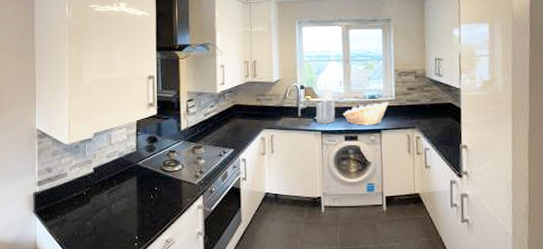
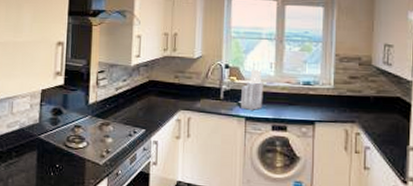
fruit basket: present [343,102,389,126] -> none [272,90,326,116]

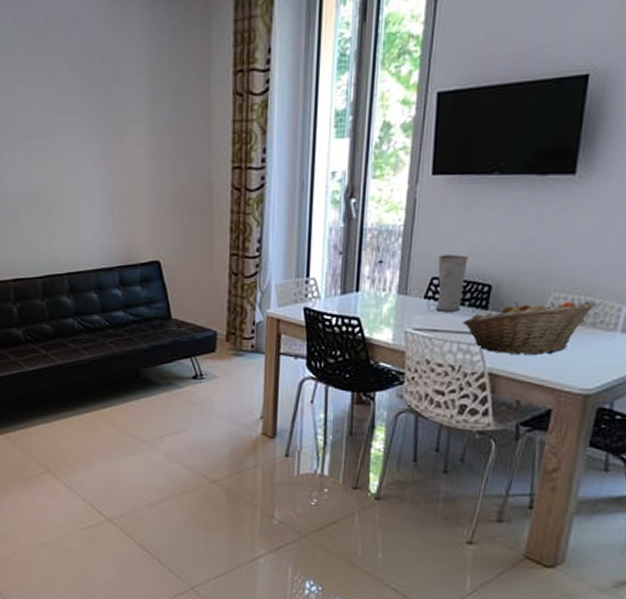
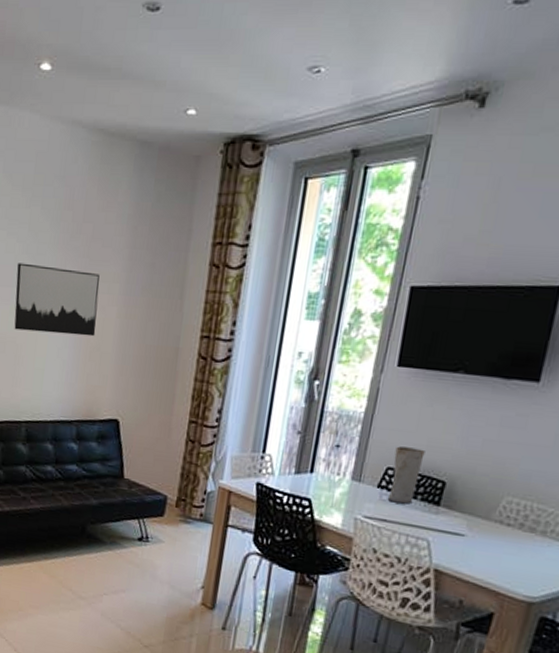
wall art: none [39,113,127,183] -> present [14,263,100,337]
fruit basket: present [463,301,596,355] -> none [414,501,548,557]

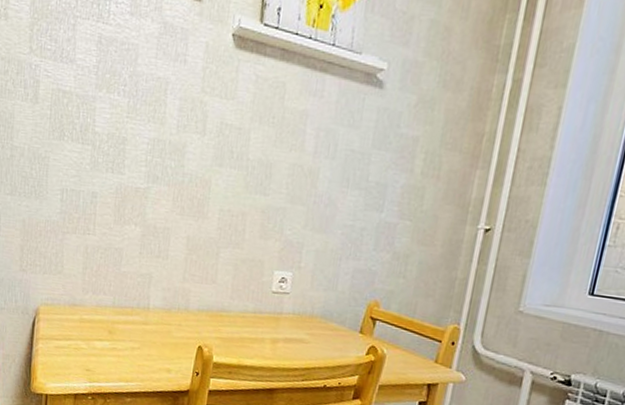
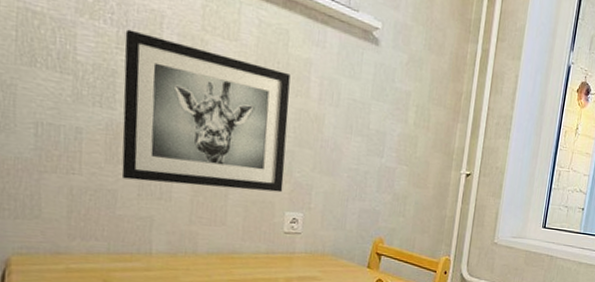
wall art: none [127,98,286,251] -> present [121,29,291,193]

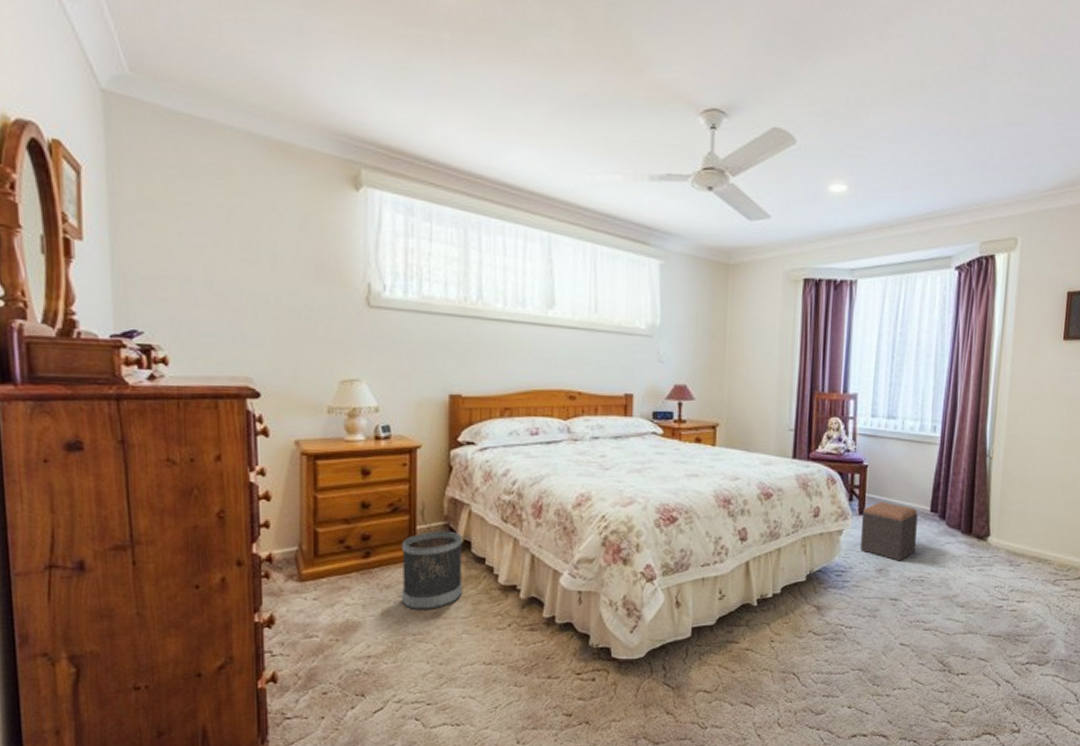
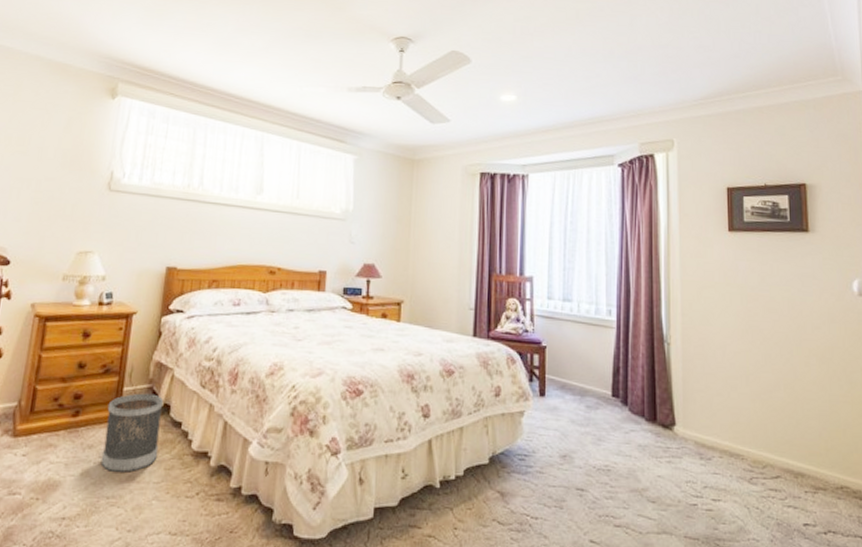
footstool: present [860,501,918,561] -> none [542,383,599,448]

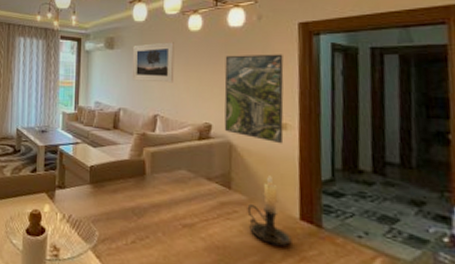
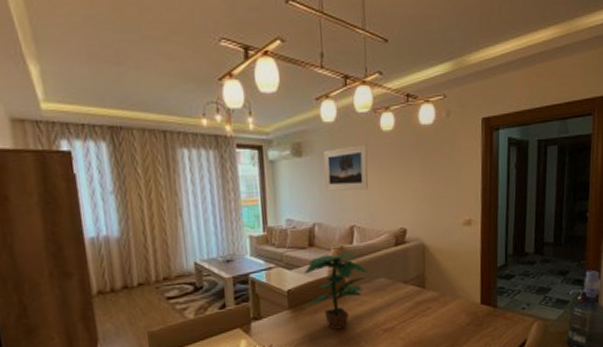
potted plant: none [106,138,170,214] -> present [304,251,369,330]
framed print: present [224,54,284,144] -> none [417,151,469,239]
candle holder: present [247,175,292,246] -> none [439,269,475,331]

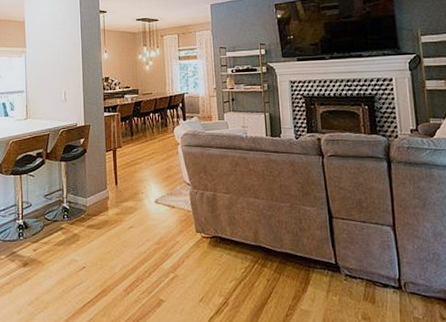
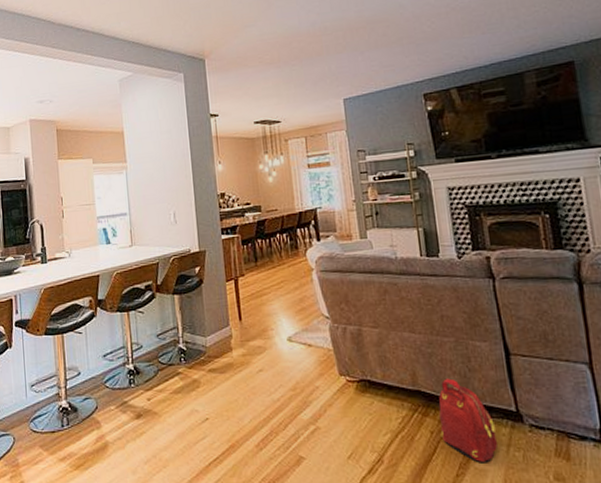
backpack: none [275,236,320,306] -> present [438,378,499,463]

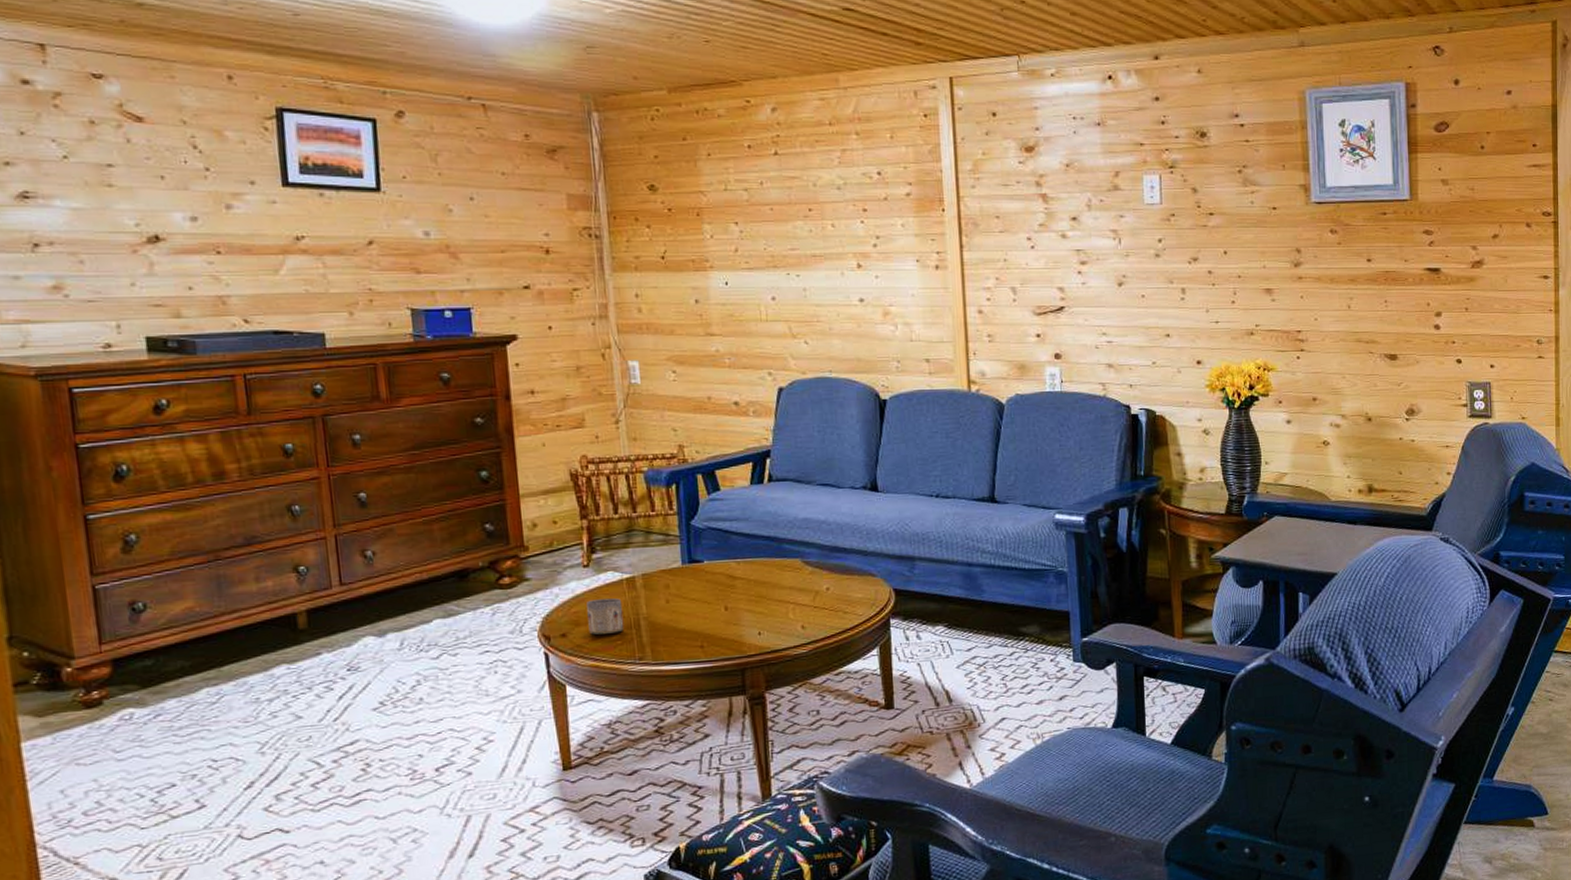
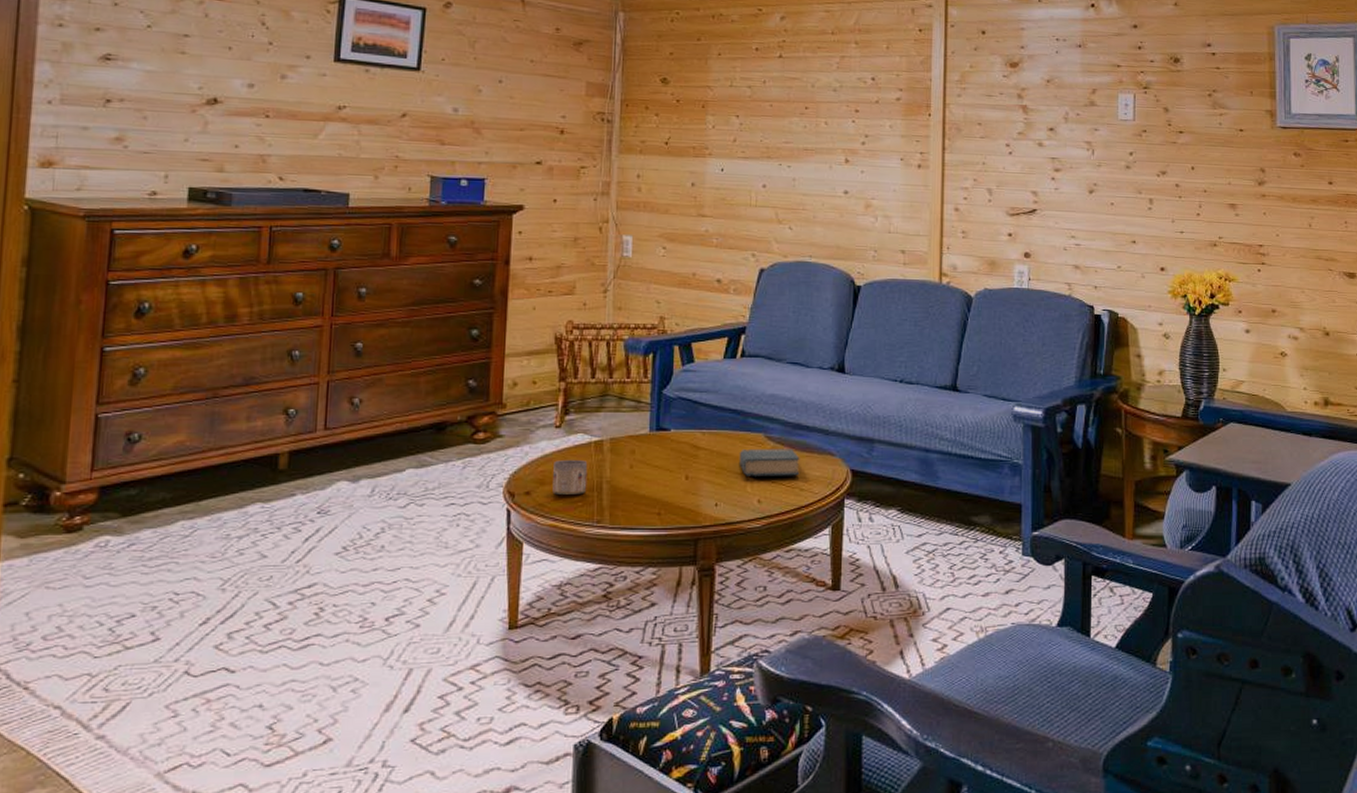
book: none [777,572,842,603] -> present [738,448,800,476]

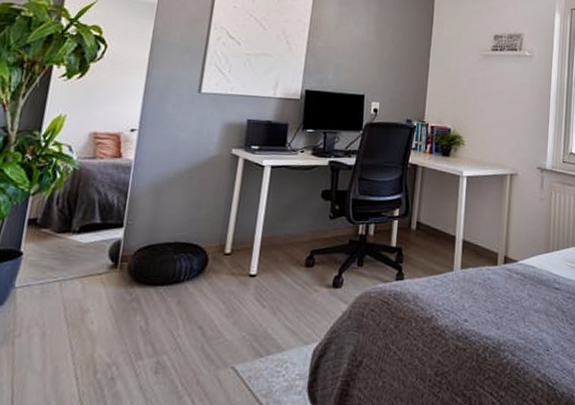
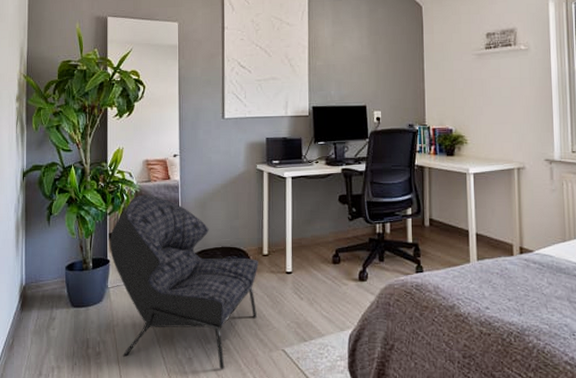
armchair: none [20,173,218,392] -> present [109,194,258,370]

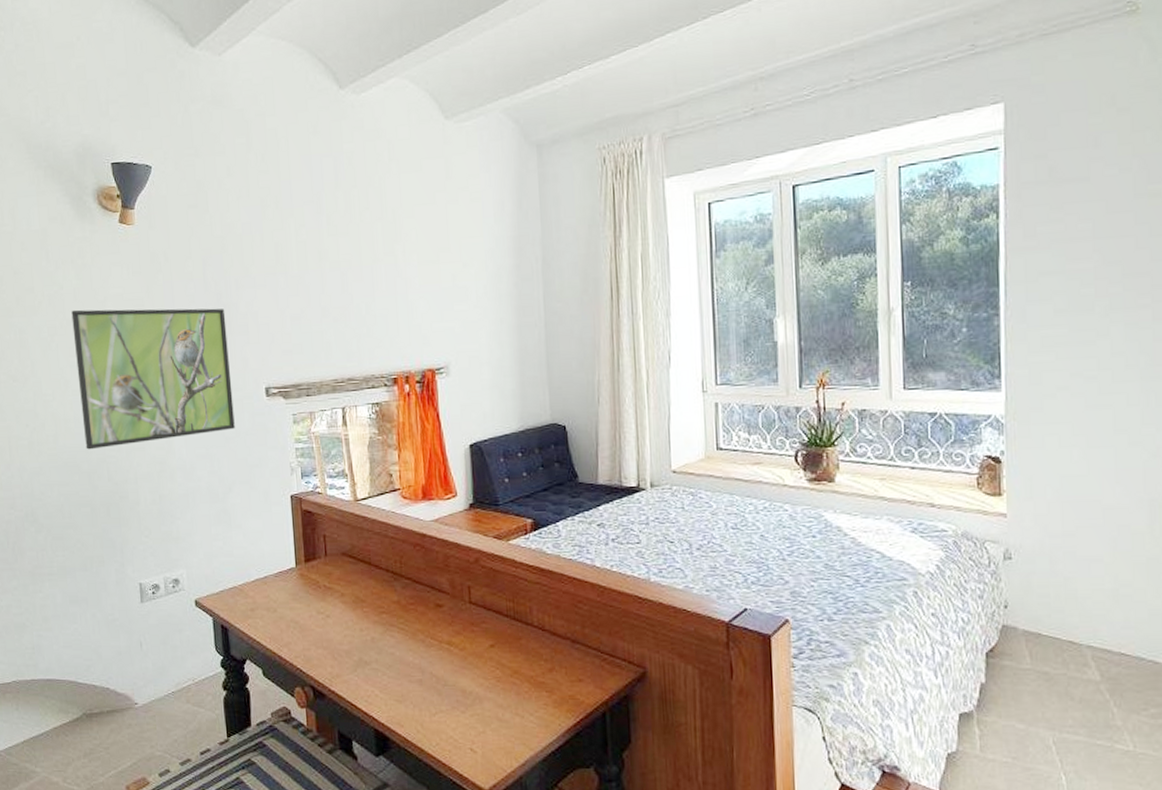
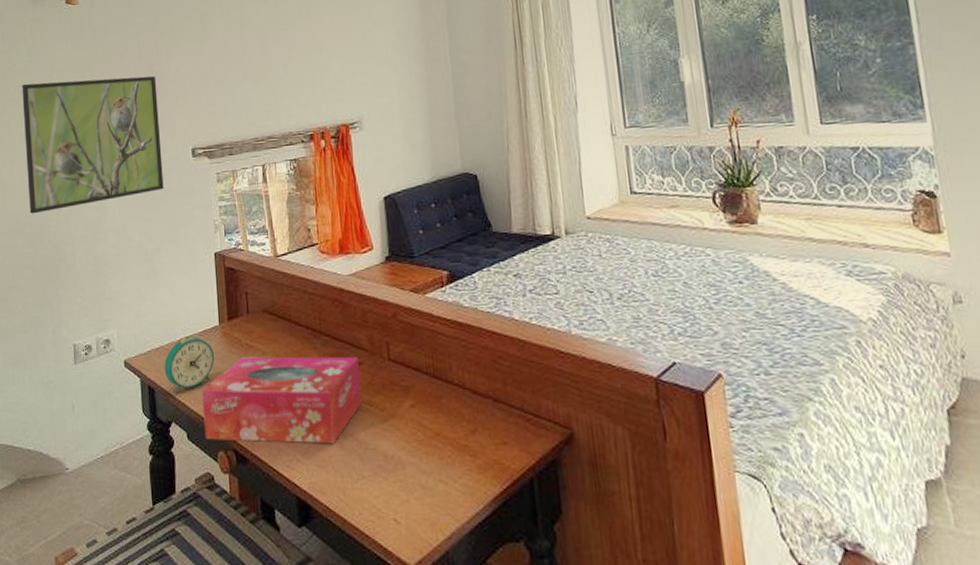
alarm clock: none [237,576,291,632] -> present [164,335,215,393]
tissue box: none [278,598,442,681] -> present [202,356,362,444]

- - - - -

§ **Task prompt**
Exactly the lines from the line with "wall art: none [39,113,127,183]" through the last line of the listing, both included, should be extracted, and the pictures left behind.

§ **Answer box**
wall art: none [39,113,127,183] -> present [14,263,100,337]
fruit basket: present [463,301,596,355] -> none [414,501,548,557]

wall art: none [127,98,286,251] -> present [121,29,291,193]

footstool: present [860,501,918,561] -> none [542,383,599,448]

potted plant: none [106,138,170,214] -> present [304,251,369,330]
framed print: present [224,54,284,144] -> none [417,151,469,239]
candle holder: present [247,175,292,246] -> none [439,269,475,331]

backpack: none [275,236,320,306] -> present [438,378,499,463]

book: none [777,572,842,603] -> present [738,448,800,476]

armchair: none [20,173,218,392] -> present [109,194,258,370]

alarm clock: none [237,576,291,632] -> present [164,335,215,393]
tissue box: none [278,598,442,681] -> present [202,356,362,444]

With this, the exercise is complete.